═══ Fragmento del texto ═══

Los libros enterrados


Desde que mi amigo Yoti me contó aquella extraña historia, observo el suelo de mi casa con otros ojos. A veces, me veo inclinado y pegando el oído al frío suelo, sospechando cuál será el botín, que libros claman por salir a la superficie

Me cuenta mi amigo Yoti que, cuando reformó su casa, decidió cavar una zanja de un metro veinte de profundidad donde, después de colocarlos en el interior de una caja, enterró dos discos y un libro. «De alguna forma habrá que alimentar a los espeleólogos del futuro», me confiesa. Cierto. Tiempo antes, Yoti había tenido conocimiento de un maravilloso hallazgo. Una anciana descubrió por casualidad que su casa escondía un curioso tesoro. Al fallecer su esposo, un día encontró que en una zona determinada de la vivienda las maderas parecían haber sido manipuladas. Tras levantarlas, aparecieron decenas de libros, primeras ediciones que hablaban de una época pasada, verdaderas memorias del subsuelo. Le pedí a Yoti una pequeña lista de aquellos títulos. A los pocos días me respondió, adjuntándome este listado incompleto:

La ética, la revolución y el estado. P. Kropotkine (Biblioteca social).

═══ Filas de datos ═══

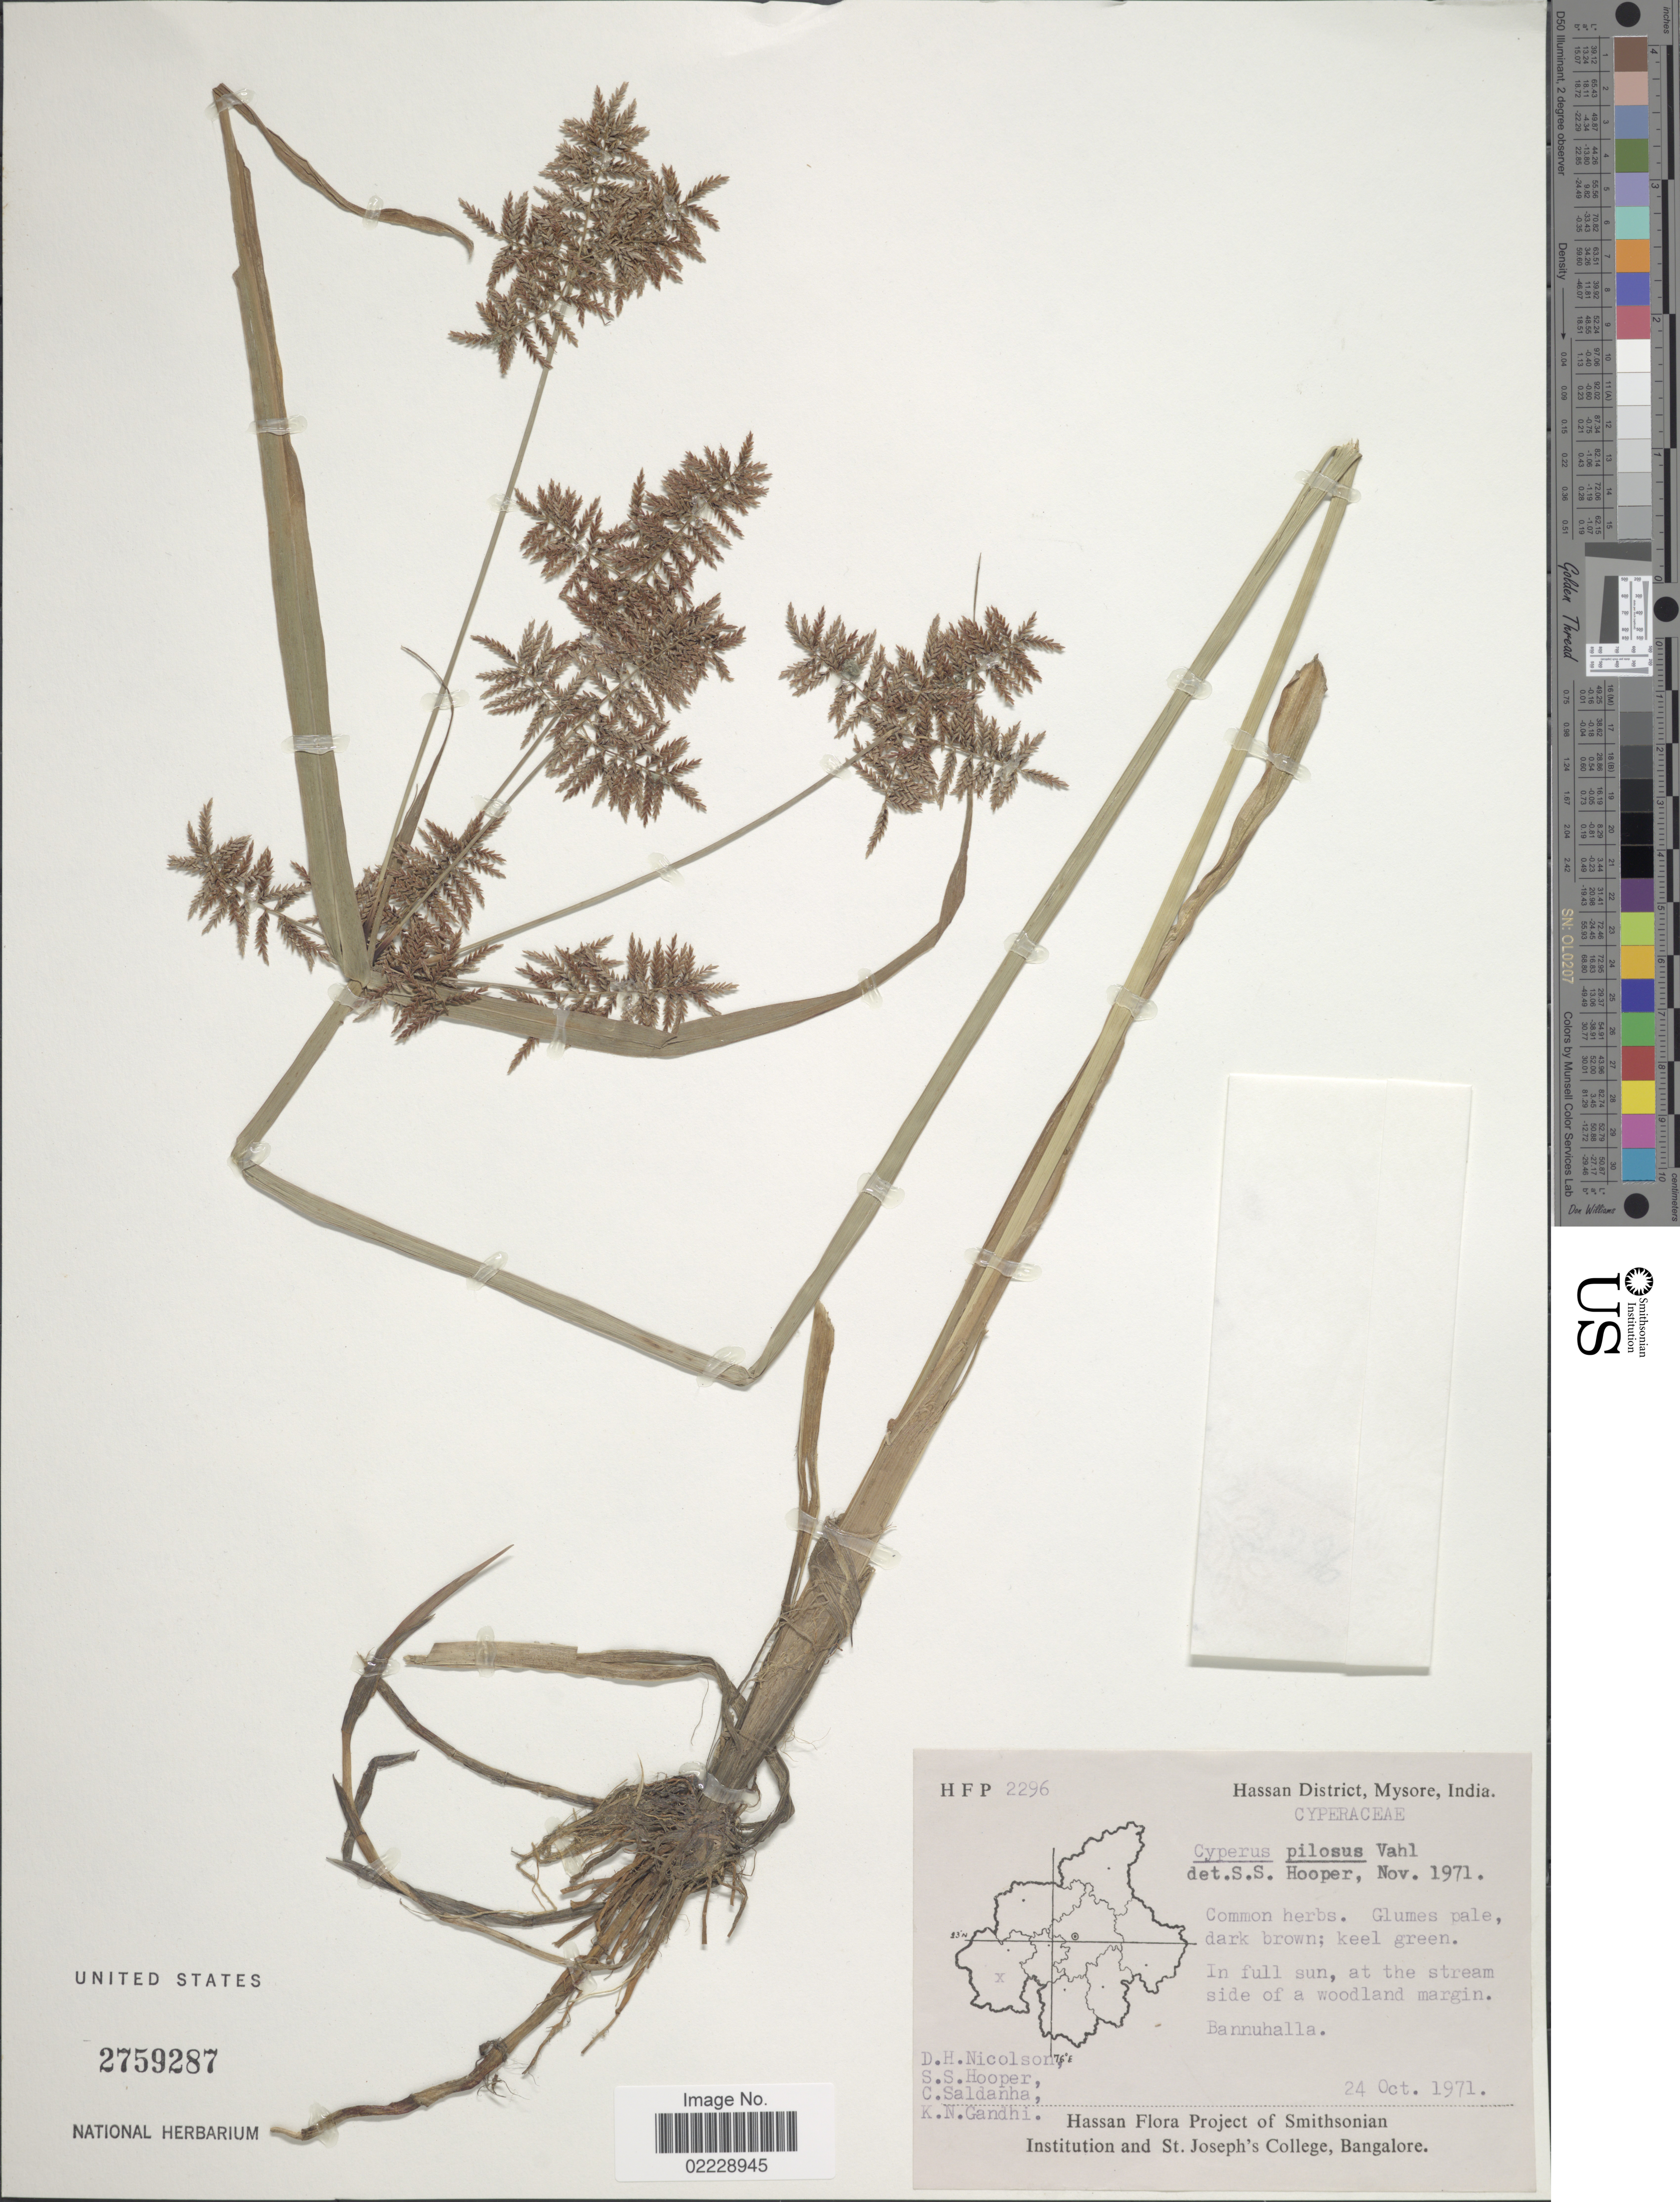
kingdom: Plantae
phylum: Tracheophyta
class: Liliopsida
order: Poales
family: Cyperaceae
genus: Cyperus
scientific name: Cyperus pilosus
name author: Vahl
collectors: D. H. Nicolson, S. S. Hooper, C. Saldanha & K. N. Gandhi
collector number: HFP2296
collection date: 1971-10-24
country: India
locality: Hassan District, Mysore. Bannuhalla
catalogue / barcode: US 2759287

═══

▶ Tareas pendientes:
[1] Responde estas preguntas sobre el relato de los libros enterrados:
(a) ¿Qué profundidad tenía la zanja que cavó Yoti?
(b) ¿Qué enterró Yoti en la caja?
(c) ¿Después de qué suceso notó la anciana que las maderas parecían manipuladas?
[2] Enumera los datos que ofrece la única entrada del listado que aparece en el relato de los libros enterrados: título, autor y lo que figura entre paréntesis.
[3] Retoma el relato de los libros enterrados desde donde termina.
Las filas no tienen ningún papel en este trabajo.

▶ Respuestas:
[1]
(a) Un metro veinte.
(b) Dos discos y un libro.
(c) Después de la muerte de su esposo.

[2]
La ética, la revolución y el estado
P. Kropotkine
Biblioteca social

[3]
Utopías y realidades socialistas. Regino Gonzalez (Madrid 1932).

-Dos ediciones diferentes de El amor libre. Carlos Albert (Centro Editorial Presa).

Mi vida y Los mártires. Federico Urales (Ediciones La Revista Blanca).

La reacción y la revolucion. Francisco Pi y Margall (Ediciones La Revista Blanca).

El individuo contra el estado. Herbert Spencer (Biblioteca Helios).

El derecho a la pereza. Pablo Lafargue (Editorial Atlante).

Educación burguesa y educación libertaria. Juan Grave (Editorial Atlante).

El estado. P. Kropotkine (Editorial Atlante).

Psicología de la revolución. Proudhon (Editorial Atlante).

-Almanaque de Tierra y Libertad (1932).

-Varios tomos de la Biblioteca de la Inquisición, entre los que estaba Carne ultrajada y quemada.

-Revista Estudios (agosto 1935, Valencia).

-La propiedad. Proudhon (Ediciones La Escuela Moderna).

Aquella mujer, que se mostraba sorprendida e incrédula, desconocía la razón que había llevado a su esposo a hacer tal cosa. Quizás había actuado así ante el temor a la persecución política (la mayoría de las ediciones estaban fechadas durante los años treinta del siglo pasado y en años inmediatamente anteriores a la guerra civil) o a lo mejor aquello se debía a un intento por deshacerse a medias de algo incómodo, o puede que quisiera disponer de una herencia en forma de libros, un inaudito testamento literario post mórtem.

«Los amigos desaparecían. La cosa era muy seria. Nos dijeron que quemáramos los libros y, para nosotros, los libros eran objetos muy preciados así que preferimos enterrarlos»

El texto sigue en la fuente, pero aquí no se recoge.